# NER Introduction

Named Entity Recognition (NER) is a natural language processing technique that identifies and classifies named entities in text into predefined categories such as person names, organizations, locations, dates, and more. NER is crucial for various applications, including information extraction, question answering, and text summarization.

# How NER Works

NER typically involves the following steps:
1. Tokenization: Breaking down the text into individual words or tokens.
2. Feature extraction: Analyzing the properties of tokens, including morphological, syntactic, and semantic features.
3. Entity detection: Identifying potential named entities in the text.
4. Entity classification: Assigning the detected entities to specific categories.

# Implementation with SpaCy

spaCy is a popular Python library for NLP tasks, including NER.
Below is an example of how to perform NER using spaCy.

In [None]:
import spacy

# Load the English language model
nlp = spacy.load("en_core_web_sm")

# Sample text
text = "Apple Inc. was founded by Steve Jobs in Cupertino, California on April 1, 1976."

# Process the text
doc = nlp(text)

# Extract named entities
for ent in doc.ents:
    print(f"Entity: {ent.text}, Type: {ent.label_}")

# Entity Types

Common entity types recognized by NER models include:
1. PERSON: Names of individuals
2. ORG: Organizations, companies, institutions
3. GPE: Geopolitical entities (countries, cities, states)
4. LOC: Non-GPE locations (mountains, water bodies)
5. DATE: Dates or periods
6. TIME: Times
7. MONEY: Monetary values
8. PRODUCT: Products or objects

# Customizing NER

For domain-specific applications, you can train custom NER models or extend existing ones. 
Here is an example of how to add a custom entity type to spaCy.

In [None]:
import spacy
from spacy.tokens import Doc
from spacy.training import Example

# Create a blank English model
nlp = spacy.blank("en")

# Add the entity recognizer to the pipeline
ner = nlp.add_pipe("ner")

# Add a new label to the entity recognizer
ner.add_label("PRODUCT")

# Training data
train_data = [
    ("Apple released the new iPhone 12.", {"entities": [(20, 30, "PRODUCT")]}),
    ("The MacBook Pro is a popular laptop.", {"entities": [(4, 14, "PRODUCT")]})
]

# Train the model
optimizer = nlp.begin_training()
for _ in range(20):
    for text, annotations in train_data:
        example = Example.from_dict(nlp.make_doc(text), annotations)
        nlp.update([example], sgd=optimizer)

# Test the custom NER model
test_text = "I love my new iPhone 12 and MacBook Pro."
doc = nlp(test_text)
for ent in doc.ents:
    print(f"Entity: {ent.text}, Type: {ent.label_}")

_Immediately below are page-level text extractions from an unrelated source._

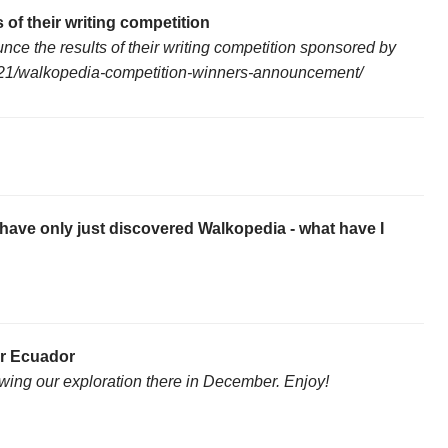
 of their writing competition
unce the results of their writing competition sponsored by
04/21/walkopedia-competition-winners-announcement/
have only just discovered Walkopedia - what have I
or Ecuador
wing our exploration there in December. Enjoy!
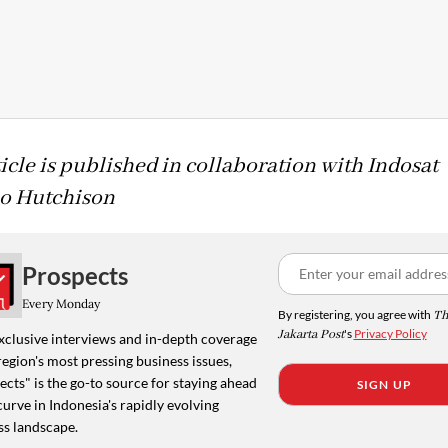
ticle is published in collaboration with Indosat
o Hutchison
Prospects
Every Monday
By registering, you agree with
Th
Jakarta Post
's
Privacy Policy
xclusive interviews and in-depth coverage
region's most pressing business issues,
cts" is the go-to source for staying ahead
SIGN UP
curve in Indonesia's rapidly evolving
ss landscape.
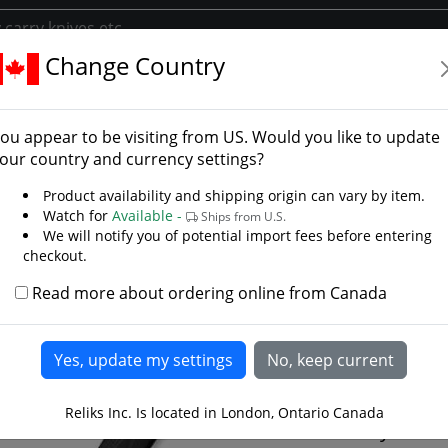
Change Country
Blade Knives
 Blade Knives
ou appear to be visiting from
US
. Would you like to update
ll tang knives, throwing knives, hunting and tacti
our country and currency settings?
Product availability and shipping origin can vary by item.
Watch for
Available -
Ships from U.S.
We will notify you of potential import fees before entering
checkout.
D
Read more about ordering online from Canada
Jenck
Black
Reliks Inc. Is located in London, Ontario Canada
If you ar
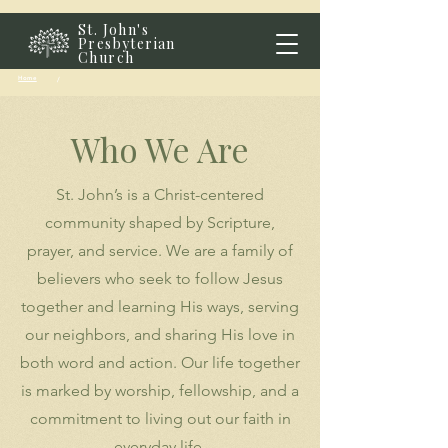
St. John's
Presbyterian
Church
Home
/
Who We Are
St. John’s is a Christ-centered
community shaped by Scripture,
prayer, and service. We are a family of
believers who seek to follow Jesus
together and learning His ways, serving
our neighbors, and sharing His love in
both word and action. Our life together
is marked by worship, fellowship, and a
commitment to living out our faith in
everyday life.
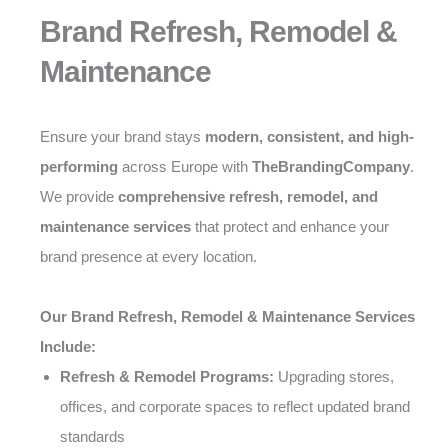
Brand Refresh, Remodel &
Maintenance
Ensure your brand stays
modern, consistent, and high-
performing
across Europe with
TheBrandingCompany
.
We provide
comprehensive refresh, remodel, and
maintenance services
that protect and enhance your
brand presence at every location.
Our Brand Refresh, Remodel & Maintenance Services
Include:
Refresh & Remodel Programs:
Upgrading stores,
offices, and corporate spaces to reflect updated brand
standards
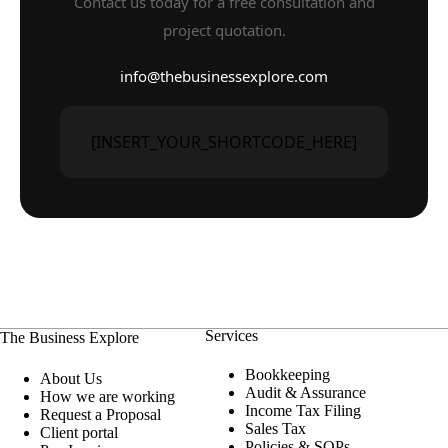
Contact us today for a free consultation and
project quotation.
info@thebusinessexplore.com
[INSERT_YOUR_SHORTCODE_HERE]
Services
The Business Explore
Bookkeeping
About Us
Audit & Assurance
How we are working
Income Tax Filing
Request a Proposal
Sales Tax
Client portal
Policies & SOPs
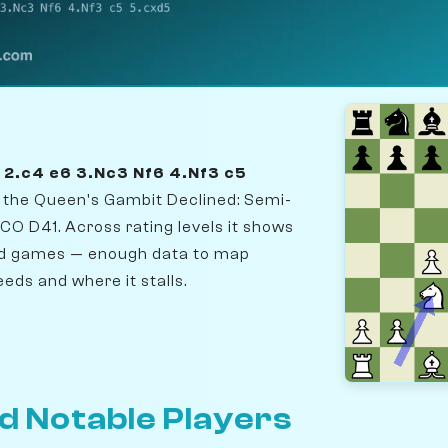
5 2.c4 e6 3.Nc3 Nf6 4.Nf3 c5
r the Queen's Gambit Declined: Semi-
O D41. Across rating levels it shows
ed games — enough data to map
eds and where it stalls.
d Notable Players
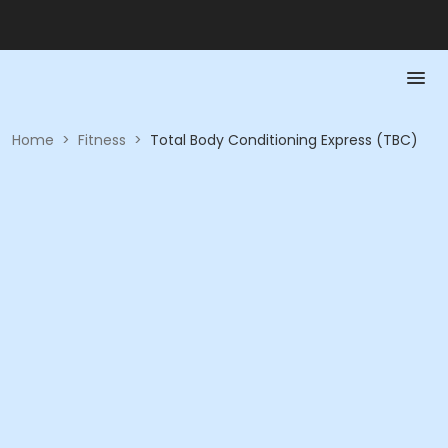
Home
>
Fitness
>
Total Body Conditioning Express (TBC)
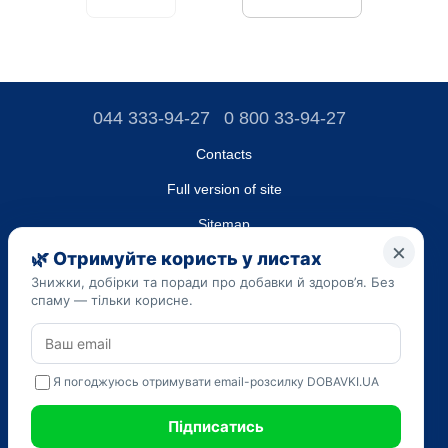
044 333-94-27
0 800 33-94-27
Contacts
Full version of site
Sitemap
LLC "DO UA",
EDRPOU (National State Registry of Ukrainian Enterprises and
Organizations) code 45223262
Date of registration: 09/14/2023
The information provided on the dobavki.ua website is for
informational purposes only. Do not use our information for
diagnosis and treatment. Only your doctor can prescribe
medications and make a diagnosis.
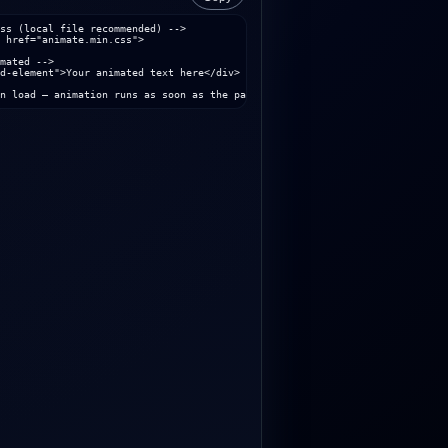
ss (local file recommended) -->

 href="animate.min.css">

mated -->

d-element">Your animated text here</div>

n load – animation runs as soon as the page is loaded. -->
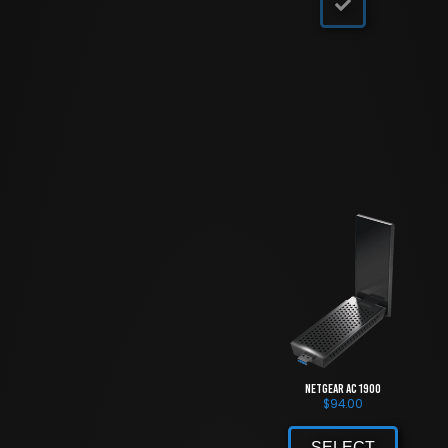
NETGEAR AC 1900
$
94.00
SELECT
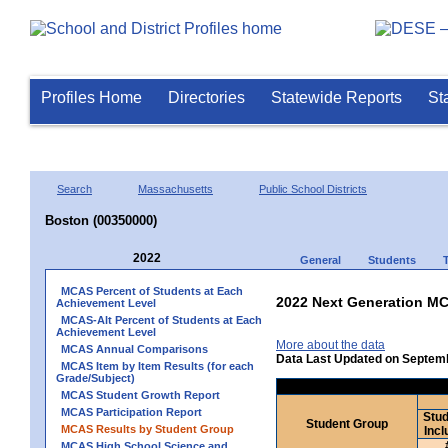
Profiles Home
Directories
Statewide Reports
St
Search
Massachusetts
Public School Districts
Boston (00350000)
2022
General
Students
MCAS Percent of Students at Each
2022 Next Generation MC
Achievement Level
MCAS-Alt Percent of Students at Each
Achievement Level
More about the data
MCAS Annual Comparisons
Data Last Updated on Septem
MCAS Item by Item Results (for each
Grade/Subject)
MCAS Student Growth Report
MCAS Participation Report
Stud
Student Group
MCAS Results by Student Group
Incl
MCAS High School Science and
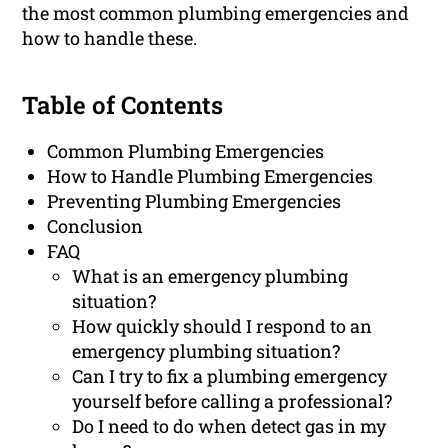
the most common plumbing emergencies and
how to handle these.
Table of Contents
Common Plumbing Emergencies
How to Handle Plumbing Emergencies
Preventing Plumbing Emergencies
Conclusion
FAQ
What is an emergency plumbing
situation?
How quickly should I respond to an
emergency plumbing situation?
Can I try to fix a plumbing emergency
yourself before calling a professional?
Do I need to do when detect gas in my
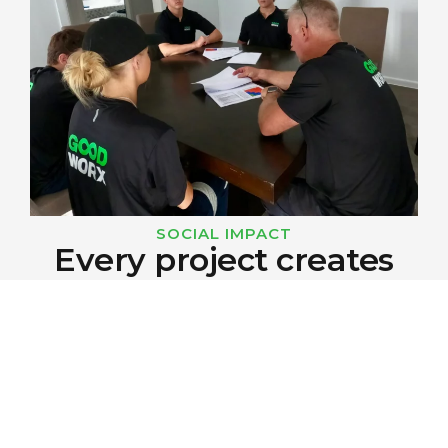
SOCIAL IMPACT
Every project creates
opportunities for youth.
Every GOODWORX project creates
opportunities to provide training, employment
and long-term career pathways for young
people.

This example demonstrates how to add a custom "PRODUCT" entity type and train a simple NER model to recognize it.

# Evaluation

NER models are typically evaluated using metrics such as precision, recall, and F1-score. The CoNLL-2003 dataset is a common benchmark for assessing NER performance3.

By leveraging pre-trained models and customizing them for specific domains, NER can be a powerful tool for extracting structured information from unstructured text, enabling various downstream NLP applications.